Il 2 gennaio potrebbero partire i licenziamenti collettivi. A rischio ci sono 550 posti di lavoro. Neanche l’incontro del 13 dicembre presso il ministero dello Sviluppo economico è riuscito a diradare le nubi che da fine ottobre si sono addensate sullo stabilimento Embraco di Riva di Chieri (Torino), dove si producono compressori per frigoriferi. Il problema nella sua assurdità è semplice: con i livelli di produzione comunicati per il 2018, a fine anno i contratti di solidarietà non sono più attivabili e se l’azienda non presenta un piano industriale credibile la cassa integrazione straordinaria non si può richiedere. “Anche all’incontro al Mise – spiega Rino Lamendola, della segreteria torinese della Fiom – i rappresentanti della multinazionale brasiliana si sono presentati a mani vuote. Riferiscono che Embraco non ha assunto decisioni, ma questo vuol dire che una decisione è stata presa: cessare la produzione nel polo produttivo italiano”.

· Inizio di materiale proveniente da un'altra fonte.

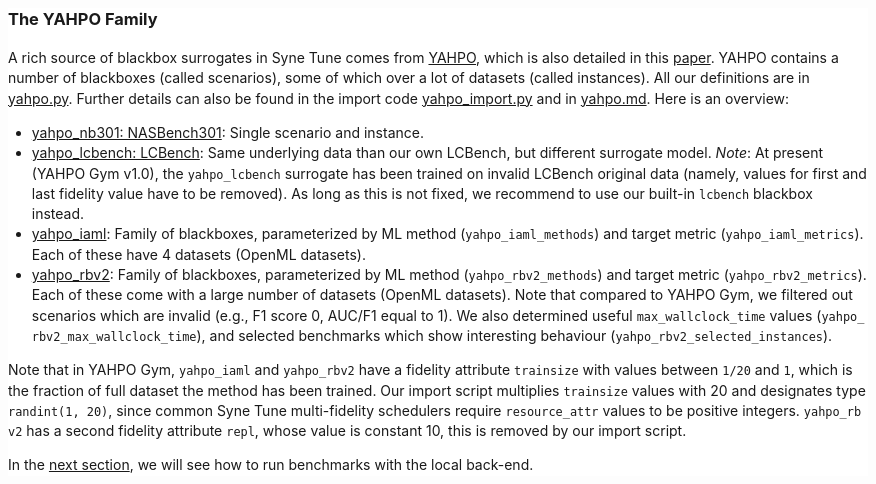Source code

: 
### The YAHPO Family

A rich source of blackbox surrogates in Syne Tune comes from
[YAHPO](https://github.com/slds-lmu/yahpo_gym), which is also detailed in this
[paper](https://arxiv.org/abs/2109.03670). YAHPO contains a number of blackboxes
(called scenarios), some of which over a lot of datasets (called instances).
All our definitions are in
[yahpo.py](../../../benchmarking/commons/benchmark_definitions/yahpo.py).
Further details can also be found in the import code
[yahpo_import.py](../../../syne_tune/blackbox_repository/conversion_scripts/scripts/yahpo_import.py)
and in
[yahpo.md](../../../syne_tune/blackbox_repository/conversion_scripts/scripts/yahpo.md).
Here is an overview:
* [yahpo_nb301: NASBench301](../../../benchmarking/commons/benchmark_definitions/yahpo.py#L28):
  Single scenario and instance.
* [yahpo_lcbench: LCBench](../../../benchmarking/commons/benchmark_definitions/yahpo.py#L54):
  Same underlying data than our own LCBench, but different surrogate model.
  *Note*: At present (YAHPO Gym v1.0), the `yahpo_lcbench` surrogate has been
  trained on invalid LCBench original data (namely, values for first and last
  fidelity value have to be removed). As long as this is not fixed, we recommend
  to use our built-in `lcbench` blackbox instead.
* [yahpo_iaml](../../../benchmarking/commons/benchmark_definitions/yahpo.py#L119):
  Family of blackboxes, parameterized by ML method (`yahpo_iaml_methods`) and
  target metric (`yahpo_iaml_metrics`). Each of these have 4 datasets (OpenML
  datasets).
* [yahpo_rbv2](../../../benchmarking/commons/benchmark_definitions/yahpo.py#L326):
  Family of blackboxes, parameterized by ML method (`yahpo_rbv2_methods`) and
  target metric (`yahpo_rbv2_metrics`). Each of these come with a large number
  of datasets (OpenML datasets). Note that compared to YAHPO Gym, we filtered
  out scenarios which are invalid (e.g., F1 score 0, AUC/F1 equal to 1). We also
  determined useful `max_wallclock_time` values (`yahpo_rbv2_max_wallclock_time`),
  and selected benchmarks which show interesting behaviour
  (`yahpo_rbv2_selected_instances`).

Note that in YAHPO Gym, `yahpo_iaml` and `yahpo_rbv2` have a fidelity attribute
`trainsize` with values between `1/20` and `1`, which is the fraction of full
dataset the method has been trained. Our import script multiplies `trainsize`
values with 20 and designates type `randint(1, 20)`, since common Syne Tune
multi-fidelity schedulers require `resource_attr` values to be positive
integers. `yahpo_rbv2` has a second fidelity attribute `repl`, whose value is
constant 10, this is removed by our import script.


In the [next section](bm_local.md), we will see how to run benchmarks with the
local back-end.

Una volontà che nel corso di una trattativa iniziata il 26 ottobre ha trovato riscontro anche in una serie di indizi: prima la disdetta unilaterale dei contratti aziendali (20 novembre), poi, il 12 dicembre, la denuncia al tribunale di Torino delle organizzazioni sindacali e dei lavoratori che dal 2 novembre picchettano i cancelli dell’impianto. Azioni che Embraco ha compiuto sempre il giorno prima della ripresa della trattativa che dovrebbe assicurare un futuro occupazionale e produttivo alla struttura. Provocazioni per alcuni, prove di un disinteresse concreto per altri, certamente non il modo migliore per iniziare un confronto. In mezzo, la vita di oltre 500 famiglie che si apprestano a vivere un Natale davvero difficile. “La nostra volontà – prosegue Lamendola – è semplice: continuare a fare ciò che sappiamo fare. Di questo vorremmo discutere con l’azienda. Ma se non c’è la loro disponibilità, chiediamo un confronto con la casa madre Whirlpool, unico soggetto a oggi in grado di rilanciare l’azienda”.

Un passato glorioso, quello della ex Aspera. La fabbrica, nata negli anni settanta, era di proprietà del gruppo Fiat. Quando casa Agnelli produceva anche i frigoriferi, si era assicurata su licenza americana la realizzazione di una parte della componentistica più rilevante. Poi, nel 1985, il passaggio alla multinazionale americana Whirlpool che, sul finire degli anni novanta, ha spinto l’impianto al pieno della sua capacità produttiva, impiegando 2 mila e 500 lavoratori e producendo 4,5 milioni di compressori l’anno. Nel 2000 una riorganizzazione aziendale, l’ultimo passaggio di proprietà e l’inizio di un lento declino. Con i lavoratori che, a oggi, producono 2,5 milioni di pezzi. Il minimo per rendere efficiente la produzione. Un’asticella che tuttavia verrà ancora abbassata, almeno stando alla comunicazione di ottobre, secondo la quale la produzione nel 2018 si attesterà a un milione di pezzi.

“Embraco – ricorda ancora Lamendola – ha sostanzialmente svuotato l’azienda della sua ricchezza. Gran parte dei brevetti e dei prodotti innovativi concepiti qui sono stati realizzati altrove. E anche oggi la multinazionale brasiliana vorrebbe proseguire lungo questa strada. Il centro ricerche interno alla fabbrica ha messo a punto un compressore di nuova generazione a elevata efficienza energetica e in linea con le più recenti normative europee. Un prodotto concepito per frigoriferi di medie dimensioni, quelli che oggi sono più richiesti sul mercato. Potrebbe essere un buon modo per rilanciare la produzione, ma la proprietà non sembra essere più interessata al polo del Chierese”.

La multinazionale, insomma, sembra abbia deciso di sacrificare sull’altare della competizione globale i lavoratori italiani, concentrando di fatto tutta la propria produzione in Cina, Brasile e Slovacchia e facendo di questo impianto – l’ennesimo pezzo di patrimonio industriale che il Piemonte rischia di perdere – un altro drammatico simbolo dell’economia internazionale dello scarto.